## [ÜBUNGSTEXT]
FSG: Nichts als Wehleidigkeit nach Niederlagen von FPÖVP

Keine Rücknahme der Steuerreform 2000

Wein (FSG). "Die SozialdemokratInnen in der AK haben ausgezeichnete Arbeit geleistet und die Regierungspropaganda hat einfach nicht gezogen. Das ist der wahre Grund für das Debakel der Regierungsparteien bei der AK-Wahl," so reagierte der Vorsitzende der Fraktion der Sozialdemokratischen GewerkschafterInnen (FSG) in der AK-Wien, Werner Lahner, auf die wehleidigen Aussagen der Generalsekretärinnen Zierler und Rauch-Kallat.++++

"Denn ArbeitnehmerInnen kann niemand ein X für ein U vormachen. Die Ergebnisse der AK-Wahlen in Wien und Niederösterreich haben eindeutig gezeigt, dass die ArbeiterInnen und Angestellten von der Regierungspolitik nichts halten. Das müssen auch Frau Zierler und Rauch-Kallat zur Kenntnis nehmen," stellt Lahner fest. Die an den Tag gelegte Wehleidigkeit sei daher nichts anderes als ein Ablenkungsmanöver von der unsozialen und zerstörerischen Politik dieser blau-schwarzen Regierung, so der FSG-Vorsitzende.

## [ARBEITSMATERIAL]
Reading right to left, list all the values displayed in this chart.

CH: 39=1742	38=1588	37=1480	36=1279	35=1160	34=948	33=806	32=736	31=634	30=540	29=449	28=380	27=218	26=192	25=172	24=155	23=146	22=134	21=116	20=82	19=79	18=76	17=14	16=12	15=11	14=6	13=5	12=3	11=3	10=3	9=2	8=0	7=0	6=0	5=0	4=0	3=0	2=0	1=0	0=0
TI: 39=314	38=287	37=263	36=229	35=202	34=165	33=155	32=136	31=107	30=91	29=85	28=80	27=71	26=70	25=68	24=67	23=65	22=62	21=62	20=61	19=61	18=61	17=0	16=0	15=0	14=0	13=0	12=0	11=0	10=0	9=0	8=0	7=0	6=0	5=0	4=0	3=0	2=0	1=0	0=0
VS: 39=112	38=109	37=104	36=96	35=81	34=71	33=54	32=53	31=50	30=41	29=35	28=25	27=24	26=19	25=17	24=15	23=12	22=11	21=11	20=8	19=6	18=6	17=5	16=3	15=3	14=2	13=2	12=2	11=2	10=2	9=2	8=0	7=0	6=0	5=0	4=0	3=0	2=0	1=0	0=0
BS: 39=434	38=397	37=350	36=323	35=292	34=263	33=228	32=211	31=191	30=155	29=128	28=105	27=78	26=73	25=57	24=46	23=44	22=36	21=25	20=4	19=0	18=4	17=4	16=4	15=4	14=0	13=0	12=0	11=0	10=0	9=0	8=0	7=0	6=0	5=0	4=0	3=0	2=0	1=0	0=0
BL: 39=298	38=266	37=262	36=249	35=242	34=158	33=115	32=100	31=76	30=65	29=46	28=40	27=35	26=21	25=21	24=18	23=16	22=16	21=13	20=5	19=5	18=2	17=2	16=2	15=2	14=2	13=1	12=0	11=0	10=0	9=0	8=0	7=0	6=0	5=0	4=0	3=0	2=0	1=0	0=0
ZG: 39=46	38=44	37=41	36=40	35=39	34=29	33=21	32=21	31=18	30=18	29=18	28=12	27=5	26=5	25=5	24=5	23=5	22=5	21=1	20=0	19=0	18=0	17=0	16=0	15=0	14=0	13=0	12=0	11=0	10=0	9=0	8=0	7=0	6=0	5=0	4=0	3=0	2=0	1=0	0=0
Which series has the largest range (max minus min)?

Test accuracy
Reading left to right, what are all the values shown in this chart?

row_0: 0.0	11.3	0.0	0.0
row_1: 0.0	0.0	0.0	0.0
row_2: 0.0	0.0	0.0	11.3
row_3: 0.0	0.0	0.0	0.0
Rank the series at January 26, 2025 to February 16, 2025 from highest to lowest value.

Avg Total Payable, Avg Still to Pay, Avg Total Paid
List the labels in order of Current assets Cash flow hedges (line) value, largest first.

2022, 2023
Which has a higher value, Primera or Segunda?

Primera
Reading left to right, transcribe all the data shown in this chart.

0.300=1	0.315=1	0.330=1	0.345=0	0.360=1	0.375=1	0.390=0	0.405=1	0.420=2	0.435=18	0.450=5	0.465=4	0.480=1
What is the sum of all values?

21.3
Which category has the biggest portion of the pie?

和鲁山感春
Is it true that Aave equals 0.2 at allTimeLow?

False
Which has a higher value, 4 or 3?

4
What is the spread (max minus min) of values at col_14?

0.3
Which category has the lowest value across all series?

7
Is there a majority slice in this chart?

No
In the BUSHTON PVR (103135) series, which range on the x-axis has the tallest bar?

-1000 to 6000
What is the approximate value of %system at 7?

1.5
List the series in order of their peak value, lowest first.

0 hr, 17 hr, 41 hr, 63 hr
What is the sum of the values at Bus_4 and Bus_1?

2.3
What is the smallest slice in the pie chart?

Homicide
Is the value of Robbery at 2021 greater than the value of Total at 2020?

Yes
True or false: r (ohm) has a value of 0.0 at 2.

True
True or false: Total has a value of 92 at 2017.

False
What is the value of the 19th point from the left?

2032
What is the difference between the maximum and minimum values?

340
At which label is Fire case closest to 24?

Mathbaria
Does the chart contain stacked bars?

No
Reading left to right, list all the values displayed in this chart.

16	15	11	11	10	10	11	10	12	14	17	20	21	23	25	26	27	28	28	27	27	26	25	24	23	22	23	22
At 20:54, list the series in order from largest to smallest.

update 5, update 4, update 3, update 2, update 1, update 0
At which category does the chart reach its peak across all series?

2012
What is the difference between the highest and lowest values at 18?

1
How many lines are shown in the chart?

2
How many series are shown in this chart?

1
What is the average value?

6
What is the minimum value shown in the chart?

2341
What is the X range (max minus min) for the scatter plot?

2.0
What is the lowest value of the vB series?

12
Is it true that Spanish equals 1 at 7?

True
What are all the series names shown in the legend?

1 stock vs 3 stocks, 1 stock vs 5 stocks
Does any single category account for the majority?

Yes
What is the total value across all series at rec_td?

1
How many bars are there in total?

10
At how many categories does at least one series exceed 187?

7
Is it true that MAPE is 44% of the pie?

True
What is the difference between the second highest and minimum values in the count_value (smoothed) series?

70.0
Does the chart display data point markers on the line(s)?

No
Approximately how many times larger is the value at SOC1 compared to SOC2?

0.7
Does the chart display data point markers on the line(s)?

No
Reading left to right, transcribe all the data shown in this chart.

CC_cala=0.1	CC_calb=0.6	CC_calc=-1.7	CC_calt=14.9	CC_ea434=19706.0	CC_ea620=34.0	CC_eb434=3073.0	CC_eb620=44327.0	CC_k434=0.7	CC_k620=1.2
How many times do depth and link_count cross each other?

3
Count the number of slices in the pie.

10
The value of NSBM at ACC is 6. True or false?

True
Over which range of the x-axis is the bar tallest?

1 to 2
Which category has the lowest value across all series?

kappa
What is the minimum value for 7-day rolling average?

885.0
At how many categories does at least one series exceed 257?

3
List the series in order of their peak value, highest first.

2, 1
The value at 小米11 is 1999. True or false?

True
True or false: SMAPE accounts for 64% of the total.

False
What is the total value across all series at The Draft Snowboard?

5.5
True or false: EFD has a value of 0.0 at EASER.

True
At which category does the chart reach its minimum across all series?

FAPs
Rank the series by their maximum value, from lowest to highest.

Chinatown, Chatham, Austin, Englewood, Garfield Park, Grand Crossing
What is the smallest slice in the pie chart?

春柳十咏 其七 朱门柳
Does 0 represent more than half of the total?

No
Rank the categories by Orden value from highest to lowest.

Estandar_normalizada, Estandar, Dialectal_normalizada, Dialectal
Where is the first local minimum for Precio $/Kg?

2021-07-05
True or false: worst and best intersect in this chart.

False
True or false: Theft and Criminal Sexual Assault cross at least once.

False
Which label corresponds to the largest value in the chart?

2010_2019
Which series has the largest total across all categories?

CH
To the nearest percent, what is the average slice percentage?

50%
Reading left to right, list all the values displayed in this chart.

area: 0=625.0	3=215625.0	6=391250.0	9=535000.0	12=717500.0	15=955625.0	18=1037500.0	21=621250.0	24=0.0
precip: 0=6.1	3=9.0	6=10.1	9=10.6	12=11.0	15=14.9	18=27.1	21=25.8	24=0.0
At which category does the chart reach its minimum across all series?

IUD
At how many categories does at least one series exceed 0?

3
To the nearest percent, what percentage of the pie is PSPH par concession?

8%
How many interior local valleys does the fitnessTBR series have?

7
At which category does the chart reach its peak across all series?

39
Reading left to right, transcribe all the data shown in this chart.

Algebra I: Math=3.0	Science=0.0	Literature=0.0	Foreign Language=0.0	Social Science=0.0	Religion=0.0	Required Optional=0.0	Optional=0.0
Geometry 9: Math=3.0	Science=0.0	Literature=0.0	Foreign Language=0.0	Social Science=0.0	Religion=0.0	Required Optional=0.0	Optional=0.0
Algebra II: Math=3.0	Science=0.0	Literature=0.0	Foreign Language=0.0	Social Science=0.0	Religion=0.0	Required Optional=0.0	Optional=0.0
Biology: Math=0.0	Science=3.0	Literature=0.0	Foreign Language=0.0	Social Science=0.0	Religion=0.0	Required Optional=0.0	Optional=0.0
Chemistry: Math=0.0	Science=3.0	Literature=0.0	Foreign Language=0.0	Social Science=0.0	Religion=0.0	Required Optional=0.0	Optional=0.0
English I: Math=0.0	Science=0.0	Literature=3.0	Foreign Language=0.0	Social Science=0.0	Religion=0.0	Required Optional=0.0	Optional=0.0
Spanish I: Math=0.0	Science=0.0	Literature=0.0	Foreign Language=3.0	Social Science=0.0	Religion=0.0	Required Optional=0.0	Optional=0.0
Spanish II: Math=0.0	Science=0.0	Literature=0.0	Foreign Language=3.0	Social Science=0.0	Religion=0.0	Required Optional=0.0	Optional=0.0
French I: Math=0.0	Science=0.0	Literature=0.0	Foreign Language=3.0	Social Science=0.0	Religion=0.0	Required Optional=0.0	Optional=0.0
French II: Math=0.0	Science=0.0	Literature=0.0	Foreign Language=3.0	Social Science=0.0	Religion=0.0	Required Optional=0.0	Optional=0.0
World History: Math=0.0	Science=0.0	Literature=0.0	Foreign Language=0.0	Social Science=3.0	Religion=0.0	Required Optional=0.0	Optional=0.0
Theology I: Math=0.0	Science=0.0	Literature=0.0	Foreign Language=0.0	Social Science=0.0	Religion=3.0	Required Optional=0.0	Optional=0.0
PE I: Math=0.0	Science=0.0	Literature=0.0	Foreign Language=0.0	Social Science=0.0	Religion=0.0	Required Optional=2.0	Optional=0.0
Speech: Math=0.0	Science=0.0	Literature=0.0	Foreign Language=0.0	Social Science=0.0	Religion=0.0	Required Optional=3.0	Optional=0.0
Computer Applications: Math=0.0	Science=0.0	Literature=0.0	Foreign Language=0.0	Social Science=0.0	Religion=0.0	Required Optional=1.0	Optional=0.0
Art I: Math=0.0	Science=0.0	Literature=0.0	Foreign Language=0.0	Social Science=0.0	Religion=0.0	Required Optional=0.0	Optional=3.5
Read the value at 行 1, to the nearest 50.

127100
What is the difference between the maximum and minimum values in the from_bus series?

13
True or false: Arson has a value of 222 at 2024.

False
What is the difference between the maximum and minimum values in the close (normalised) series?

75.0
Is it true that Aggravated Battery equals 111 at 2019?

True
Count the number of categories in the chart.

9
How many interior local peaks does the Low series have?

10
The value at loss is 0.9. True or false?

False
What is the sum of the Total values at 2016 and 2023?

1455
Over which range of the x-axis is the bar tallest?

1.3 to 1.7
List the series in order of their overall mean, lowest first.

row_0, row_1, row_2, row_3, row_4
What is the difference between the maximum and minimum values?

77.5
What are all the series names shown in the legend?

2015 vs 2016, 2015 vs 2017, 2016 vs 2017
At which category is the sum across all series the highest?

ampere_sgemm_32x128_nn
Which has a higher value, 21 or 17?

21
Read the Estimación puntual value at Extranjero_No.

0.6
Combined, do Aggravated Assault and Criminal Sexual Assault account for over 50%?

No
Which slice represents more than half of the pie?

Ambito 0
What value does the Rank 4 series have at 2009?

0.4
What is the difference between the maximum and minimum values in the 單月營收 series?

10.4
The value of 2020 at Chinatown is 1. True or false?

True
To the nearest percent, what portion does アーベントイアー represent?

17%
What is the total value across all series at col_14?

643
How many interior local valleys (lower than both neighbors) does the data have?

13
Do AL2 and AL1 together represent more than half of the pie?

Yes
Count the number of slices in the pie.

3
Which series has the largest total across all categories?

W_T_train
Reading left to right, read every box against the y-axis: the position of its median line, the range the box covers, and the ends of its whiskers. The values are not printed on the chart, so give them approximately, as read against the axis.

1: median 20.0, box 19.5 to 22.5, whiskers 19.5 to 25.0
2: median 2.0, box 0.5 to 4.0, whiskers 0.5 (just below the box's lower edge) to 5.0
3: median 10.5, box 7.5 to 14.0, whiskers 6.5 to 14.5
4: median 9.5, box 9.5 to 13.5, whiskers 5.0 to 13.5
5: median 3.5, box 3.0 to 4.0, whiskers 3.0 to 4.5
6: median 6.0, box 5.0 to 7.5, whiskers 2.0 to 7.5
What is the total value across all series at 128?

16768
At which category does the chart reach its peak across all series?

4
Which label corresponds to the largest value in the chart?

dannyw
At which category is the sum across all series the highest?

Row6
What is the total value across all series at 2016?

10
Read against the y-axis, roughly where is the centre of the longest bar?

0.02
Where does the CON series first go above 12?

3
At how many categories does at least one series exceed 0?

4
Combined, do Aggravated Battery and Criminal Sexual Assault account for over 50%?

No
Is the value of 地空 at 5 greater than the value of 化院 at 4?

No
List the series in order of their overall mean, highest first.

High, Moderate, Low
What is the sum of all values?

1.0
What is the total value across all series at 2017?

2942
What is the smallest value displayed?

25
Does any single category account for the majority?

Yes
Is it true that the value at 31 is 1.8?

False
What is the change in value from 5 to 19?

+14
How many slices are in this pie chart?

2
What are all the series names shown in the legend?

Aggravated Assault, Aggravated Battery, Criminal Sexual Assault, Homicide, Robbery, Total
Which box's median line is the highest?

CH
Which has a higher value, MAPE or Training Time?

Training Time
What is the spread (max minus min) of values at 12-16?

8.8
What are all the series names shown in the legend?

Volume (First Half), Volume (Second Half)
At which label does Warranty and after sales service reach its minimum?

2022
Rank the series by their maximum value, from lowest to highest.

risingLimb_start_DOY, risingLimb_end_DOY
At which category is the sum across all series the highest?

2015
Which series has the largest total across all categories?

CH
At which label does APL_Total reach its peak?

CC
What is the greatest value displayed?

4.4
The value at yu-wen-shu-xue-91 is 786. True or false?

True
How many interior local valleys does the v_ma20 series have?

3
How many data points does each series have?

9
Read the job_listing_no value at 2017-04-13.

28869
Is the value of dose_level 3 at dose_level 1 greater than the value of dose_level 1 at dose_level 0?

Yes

## [AUFGABEN]
A - Worin sieht Werner Lahner laut Übungstext den wahren Grund für das Debakel der Regierungsparteien bei der AK-Wahl? Antworten Sie in ein bis drei Sätzen.
B - Welche Funktion hat Werner Lahner laut Übungstext?
C - Führen Sie den Übungstext über die Reaktion der FSG auf die AK-Wahl im Anschluss an seinen letzten Satz fort.
Die Liste ist eigenständiges Material.

## [LÖSUNGEN]
A - Nach Lahner haben die SozialdemokratInnen in der AK ausgezeichnete Arbeit geleistet, während die Regierungspropaganda einfach nicht gezogen hat. Darin sieht er den wahren Grund für das Debakel.

B - Er ist Vorsitzender der Fraktion der Sozialdemokratischen GewerkschafterInnen (FSG) in der AK-Wien.

C -
Für Lahner ist der eindeutige Wahlsieg der SozialdemokratInnen ein klarer Auftrag weiter gegen die arbeitnehmerInnenfeindliche Politik aufzutreten. Wie wichtig das sei, zeige gerade der heutige Vorschlag des einflussreichen Wirtschaftschef in der ÖVP Leitl, die Steuerreform 2000 rückgängig zu machen. Lahner: "Durch das Wahlergebnis gestärkt, werden wir jedem Anschlag auf die Einkommen der ArbeitnehmerInnen erbitterten Widerstand leisten."